Instantie: Hof ‘s-Gravenhage, 24 mei 1996

Instantie

Hof ‘s-Gravenhage

Samenvatting


De rechtbank heeft bepaald dat de alimentatie voor de vrouw wordt bepaald op
nihil, voor de zoon ƒ 250. Het ouderlijk gezag over de dochter komt toe aan
de man.
De vrouw verzoekt om de alimentatie voor haarzelf vast te stellen op ƒ 500 en
voor de zoon ook op ƒ 500.
De man wordt veroordeeld tot betaling van kinderalimentatie voor de zoon van
ƒ 500. Het hof merkt hierbij nog op dat de man aan zijn partner dezelfde
eisen mag stellen als die hij aan de vrouw stelt, namelijk dat zij zal moeten
proberen in eigen levensonderhoud te voorzien. Niet aannemelijk is dat de
partner, die een opleiding tot leraar van een basisschool heeft genoten, niet
meer aan de slag kan komen, al was het maar als invalkracht of anderszins.
Door aan het arbeidsproces deel te nemen zou zij in ieder geval de schuld die
zij heeft zelf kunnen aflossen, aldus het hof.

Volledige tekst

Het geding

De man en de vrouw zijn in 1980 met elkaar gehuwd.
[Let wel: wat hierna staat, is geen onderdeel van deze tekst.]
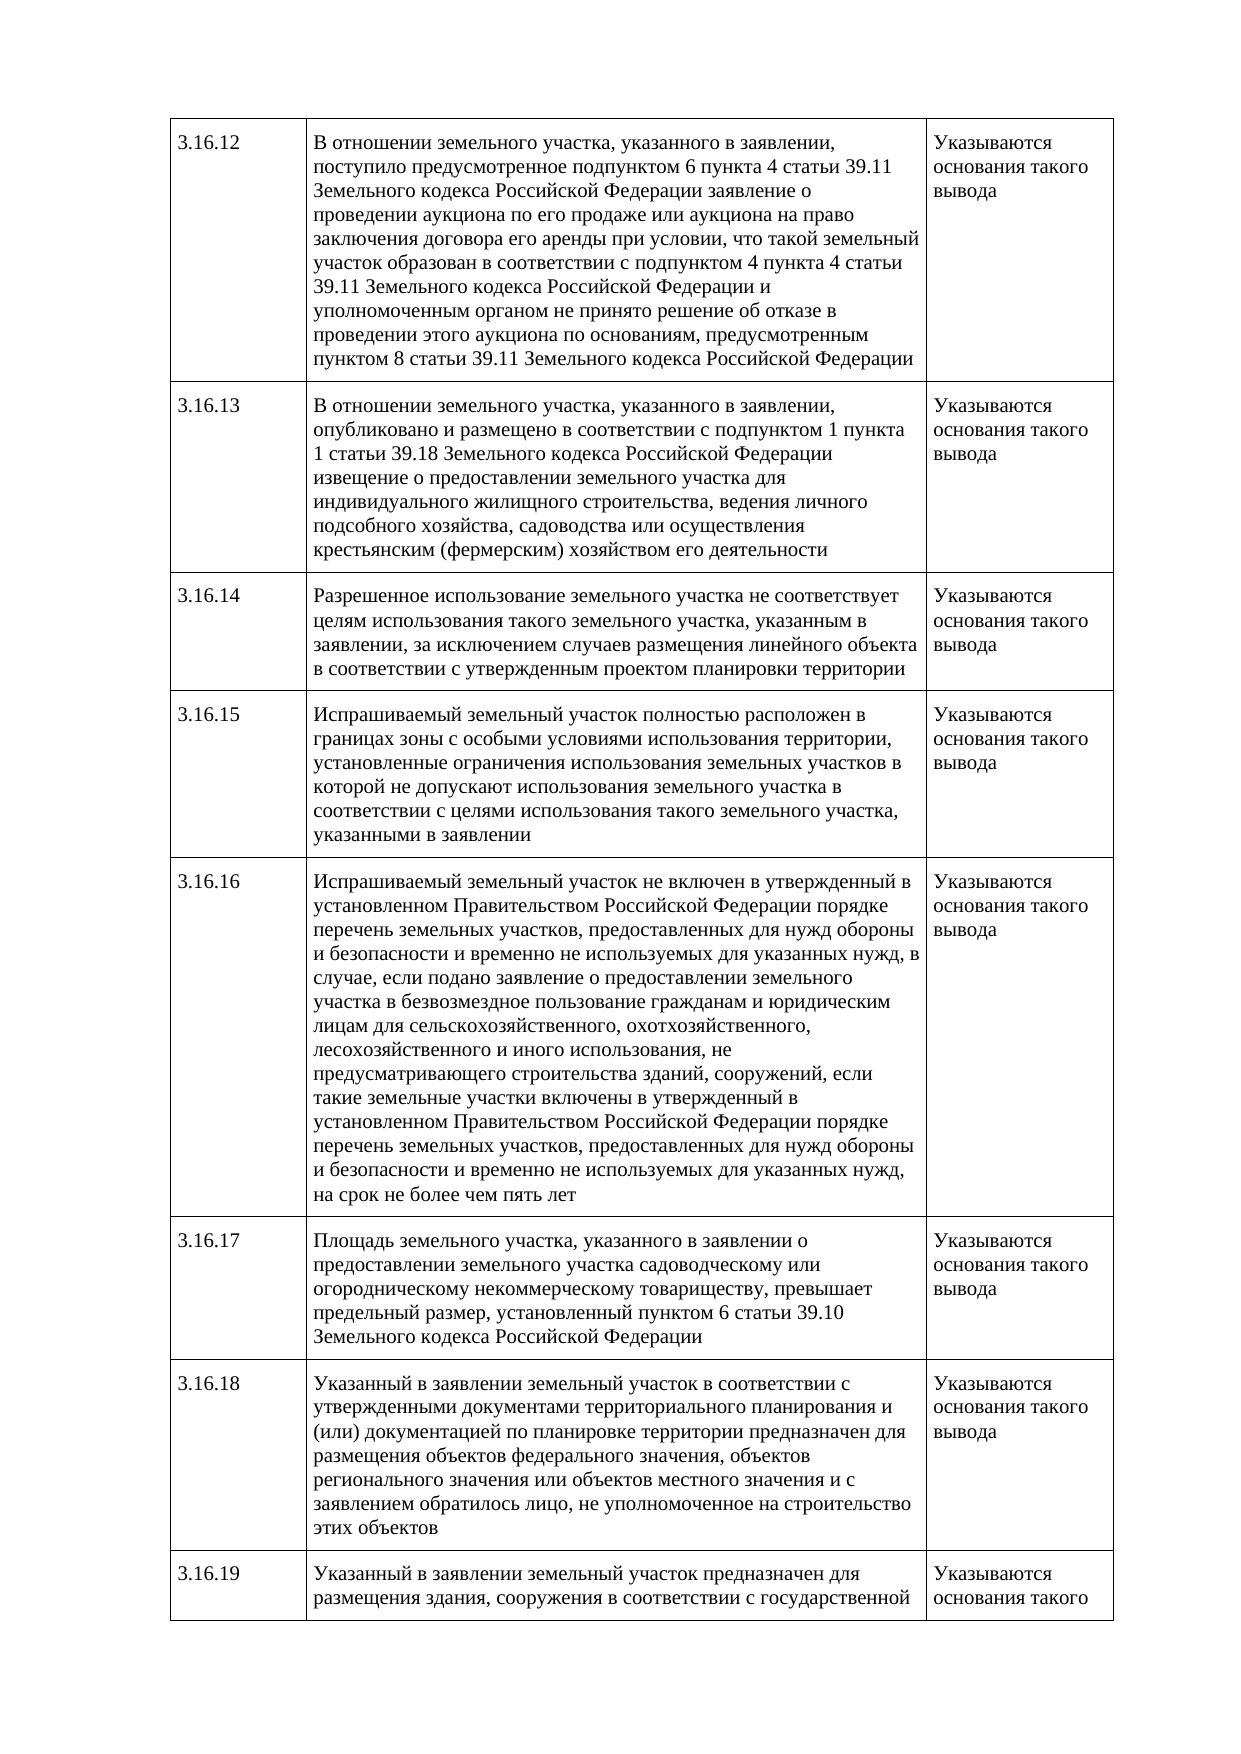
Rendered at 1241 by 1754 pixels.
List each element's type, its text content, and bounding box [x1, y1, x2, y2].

Bij beschikking van de rechtbank Dordrecht van 24 januari 1996 is tussen hen
de echtscheiding uitgesproken. Daarbij is aan de vrouw ten laste van de man
geen alimentatie toegekend.
Tevens is bepaald dat het ouderlijk gezag over de minderjarige A, geboren op
20 februari 1986 toekomt aan de vrouw en het ouderlijk gezag over de
minderjarige J, geboren op 16 april 1982 toekomt aan de man en is de man
veroordeeld tot een alimentatie voor A van ƒ 250 per maand, vermeerderd zoals
in de beschikking is aangegeven.

De vrouw is tijdig in hoger beroep gekomen en heeft verzocht de beschikking
te vernietigen voor zover daarin vastgestelde alimentatie voor de bij haar
wonende minderjarige en de afwijzing van haar verzoek tot alimentatie voor
haarzelf. Zij heeft verzocht te bepalen dat de man aan haar een alimentatie
zal betalen van ƒ 500 per maand en voor de minderjarige eveneens een bedrag
van ƒ 500 per maand.

De man heeft tijdig een verweerschrift ingediend en verzocht de beschikking
te bekrachtigen zonodig onder verbetering van gronden.
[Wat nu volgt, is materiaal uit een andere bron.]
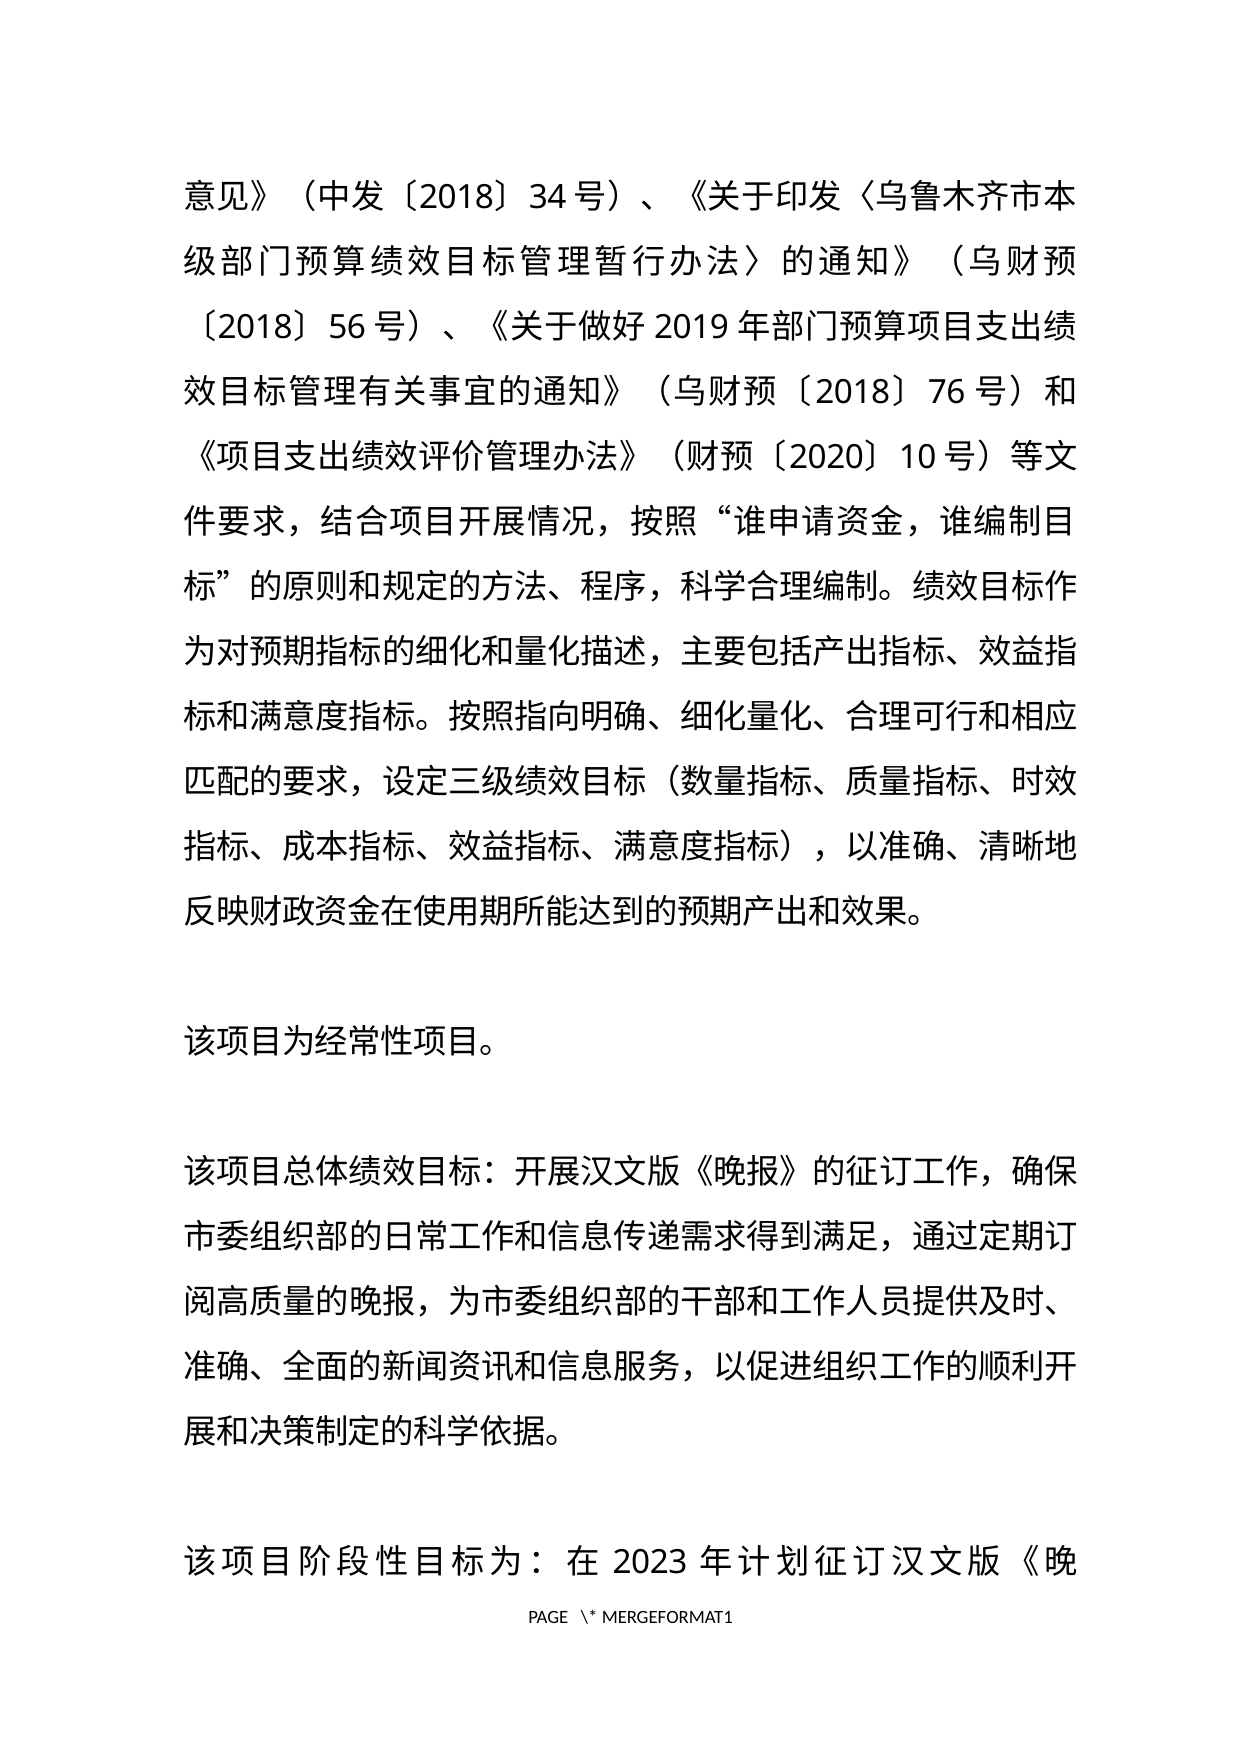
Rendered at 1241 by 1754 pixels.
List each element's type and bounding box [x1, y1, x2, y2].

text [183, 162, 1078, 1592]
Op 26 april 1996 is de zaak mondeling behandeld.

Beoordeling van de zaak in het hoger beroep

Het hof gaat van de volgende gegevens uit
(bedragen op hele guldens afgerond):

1. De vrouw, 33 jaar oud, part-time werkzaam in een slagerij en ontvangt een
salaris van ƒ 1160 bruto per maand. De minderjarige zoon is gedurende vier
dagen per week na schooltijd onder behandeling bij de Roddaert Stichting te
Dordrecht. De daaraan verbonden kosten bedragen ƒ 82,50 per maand. Daarbij
komen nog de reiskosten.

2. De behoefte aan een alimentatie van de minderjarige staat als niet
bestreden vast met betrekking tot de behoefte van de vrouw is de man van
oordeel dat de vrouw het aantal arbeidsuren zou kunnen uitbreiden waardoor
zij geheel in eigen levensonderhoud kan voorzien.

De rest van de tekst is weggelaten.